Since the mapping between music and image is done in subjective pairs, the generated results are heavily biased by the annotator’s preference on music. Therefore, the system can generate bizarre or grotesque images from the music, which may deliver a biased impression on the music to viewers, thus may distort the original artist’s intention or creativity.

References

(1) Chin-Han Chen, Ming-Fang Weng, Shyh-Kang Jeng and Yung-Yu Chuang “Emotion-based music visualization using photos” In Proc. of International Conference on Multimedia Modeling, 2008, pp. 358–368 Springer
(2) Masataka Goto “Active music listening interfaces based on signal processing” In Proc. of IEEE International Conference on Acoustics, Speech and Signal Processing (ICASSP) 4, 2007, pp. IV–1441 IEEE
(3) Dasaem Jeong and Juhan Nam “Visualizing music in its entirety using acoustic features: Music flowgram” In Proc. of the 2nd International Conference on Technologies for Music Notation and Representation (TENOR), 2016, pp. 25–32
(4) Robyn Taylor, Pierre Boulanger and Daniel Torres “Real-time music visualization using responsive imagery” In Proc. of 8th International Conference on Virtual Reality, 2006, pp. 26–30
(5) Han-Hung Lee, Da-Gin Wu and Hwann-Tzong Chen “Stylizing Audio Reactive Visuals” In NeurIPS 2019 Workshop: Machine Learning for Creativity and Design, 2019
(6) Jesse Engel et al. “Neural audio synthesis of musical notes with wavenet autoencoders” In Proc. of the 34th International Conference on Machine Learning (ICML), 2017, pp. 1068–1077 PMLR
(7) Cheng-Che Lee et al. “Crossing You in Style: Cross-modal Style Transfer from Music to Visual Arts” In arXiv preprint arXiv:2009.08083, 2020
(8) Minz Won, Andres Ferraro, Dmitry Bogdanov and Xavier Serra “Evaluation of CNN-based automatic music tagging models” In Proc. of 17th Sound and Music Computing (SMC), 2020
(9) Edith Law et al. “Evaluation of algorithms using games: The case of music tagging.” In ISMIR, 2009, pp. 387–392
(10) Tero Karras, Samuli Laine and Timo Aila “A style-based generator architecture for generative adversarial networks” In Proc. of the IEEE conference on Computer Vision and Pattern Recognition, 2019, pp. 4401–4410
(11) Tero Karras et al. “Analyzing and improving the image quality of stylegan” In Proc. of the IEEE/CVF Conference on Computer Vision and Pattern Recognition (CVPR), 2020, pp. 8110–8119
(12) Richard Socher, Milind Ganjoo, Christopher D Manning and Andrew Ng “Zero-shot learning through cross-modal transfer” In Advances in neural information processing systems, 2013, pp. 935–943

Supplementary

Example of the Labeling

The selected music and corresponding images during the annotation process are presented in Figure 2. The images were selected from random generation of StyleGAN without truncation to attempt to fully exploit its diversity in expression. Some images like No. 28 and No. 67 are extremely distant from other images in terms of style latent vector, as we did not take into account how extreme the image is in the style latent space. The annotation process took about 10 hours, and we did not modified any annotation after or during the process. To compensate these outliers, we used L1 loss and tanh non-linearity. To be clear, the 100 labeled music clips do not include any music of the artists who are selected for video demonstration.

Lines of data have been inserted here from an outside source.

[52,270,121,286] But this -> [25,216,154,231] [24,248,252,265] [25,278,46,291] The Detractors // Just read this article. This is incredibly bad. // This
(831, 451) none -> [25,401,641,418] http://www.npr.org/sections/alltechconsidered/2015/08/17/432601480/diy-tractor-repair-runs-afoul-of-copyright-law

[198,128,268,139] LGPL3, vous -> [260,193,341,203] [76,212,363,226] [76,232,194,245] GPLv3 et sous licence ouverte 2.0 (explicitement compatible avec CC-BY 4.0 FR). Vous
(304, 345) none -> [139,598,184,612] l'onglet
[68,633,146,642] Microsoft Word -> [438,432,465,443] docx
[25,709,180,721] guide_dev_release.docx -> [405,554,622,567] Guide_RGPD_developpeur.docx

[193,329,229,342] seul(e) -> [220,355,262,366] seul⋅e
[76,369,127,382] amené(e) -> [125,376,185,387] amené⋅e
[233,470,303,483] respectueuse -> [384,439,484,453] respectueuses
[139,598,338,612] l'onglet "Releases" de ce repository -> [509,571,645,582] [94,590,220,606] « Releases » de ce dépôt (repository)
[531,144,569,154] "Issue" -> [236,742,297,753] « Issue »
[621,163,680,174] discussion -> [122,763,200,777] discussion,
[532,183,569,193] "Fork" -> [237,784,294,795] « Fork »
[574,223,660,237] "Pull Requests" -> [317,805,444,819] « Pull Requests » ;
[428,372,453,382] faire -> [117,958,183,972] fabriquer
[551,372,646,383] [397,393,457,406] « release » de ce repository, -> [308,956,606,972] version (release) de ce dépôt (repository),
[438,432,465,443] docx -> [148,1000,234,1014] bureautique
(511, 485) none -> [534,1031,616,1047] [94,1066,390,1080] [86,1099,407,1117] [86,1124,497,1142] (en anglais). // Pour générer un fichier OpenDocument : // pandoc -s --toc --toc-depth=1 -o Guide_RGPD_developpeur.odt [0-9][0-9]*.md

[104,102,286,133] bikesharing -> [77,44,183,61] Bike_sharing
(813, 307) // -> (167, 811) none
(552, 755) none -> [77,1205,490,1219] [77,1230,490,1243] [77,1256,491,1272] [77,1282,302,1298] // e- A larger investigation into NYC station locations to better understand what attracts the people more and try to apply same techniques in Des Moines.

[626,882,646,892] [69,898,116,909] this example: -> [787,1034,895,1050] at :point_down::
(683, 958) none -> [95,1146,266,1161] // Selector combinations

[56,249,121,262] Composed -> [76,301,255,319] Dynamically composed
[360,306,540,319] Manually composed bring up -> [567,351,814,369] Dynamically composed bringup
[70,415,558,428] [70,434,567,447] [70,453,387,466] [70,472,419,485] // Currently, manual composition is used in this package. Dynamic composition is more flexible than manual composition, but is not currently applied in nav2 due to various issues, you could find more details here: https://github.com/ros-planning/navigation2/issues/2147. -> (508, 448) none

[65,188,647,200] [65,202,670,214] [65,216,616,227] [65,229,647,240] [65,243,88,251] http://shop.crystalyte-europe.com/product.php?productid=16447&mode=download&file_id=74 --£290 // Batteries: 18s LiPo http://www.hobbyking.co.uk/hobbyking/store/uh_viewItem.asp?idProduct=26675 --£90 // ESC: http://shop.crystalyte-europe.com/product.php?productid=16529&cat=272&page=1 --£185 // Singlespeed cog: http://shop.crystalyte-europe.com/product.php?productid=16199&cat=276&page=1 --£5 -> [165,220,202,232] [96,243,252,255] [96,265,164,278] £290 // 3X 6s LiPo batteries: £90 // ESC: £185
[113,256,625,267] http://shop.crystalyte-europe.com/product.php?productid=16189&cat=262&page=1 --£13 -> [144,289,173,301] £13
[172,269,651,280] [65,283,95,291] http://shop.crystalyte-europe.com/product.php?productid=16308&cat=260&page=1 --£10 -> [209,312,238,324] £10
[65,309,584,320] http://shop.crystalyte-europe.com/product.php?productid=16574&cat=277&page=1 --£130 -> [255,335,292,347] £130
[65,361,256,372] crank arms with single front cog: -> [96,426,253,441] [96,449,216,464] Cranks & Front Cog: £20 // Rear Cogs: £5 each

The annotation process became time consuming when to cover extremely different genre like Korean trot. If an annotator limits the genre of music and style of image in certain level annotation process can become much faster. Therefore, We expect that other users can make their own version of audio-visual mapping by their preference in shorter time.

Example of Generated Images

Figure 3 shows examples of generated images. Again, we encourage the readers to watch videos on https://jdasam.github.io/traeumerAI_demo/, since how the image is changed throughout the music is the main part of our contribution.

Example of Audio and Style Embedding Trajectory

Figure 4 demonstrates how audio embeddings and its corresponding mapped style embeddings changes as music progresses, represented in 2D PCA. The presented result shows that our audio encoder extracts different audio embedding for each sub-genre of the music, and also that the mapped style vectors are conserving the tendency in certain level.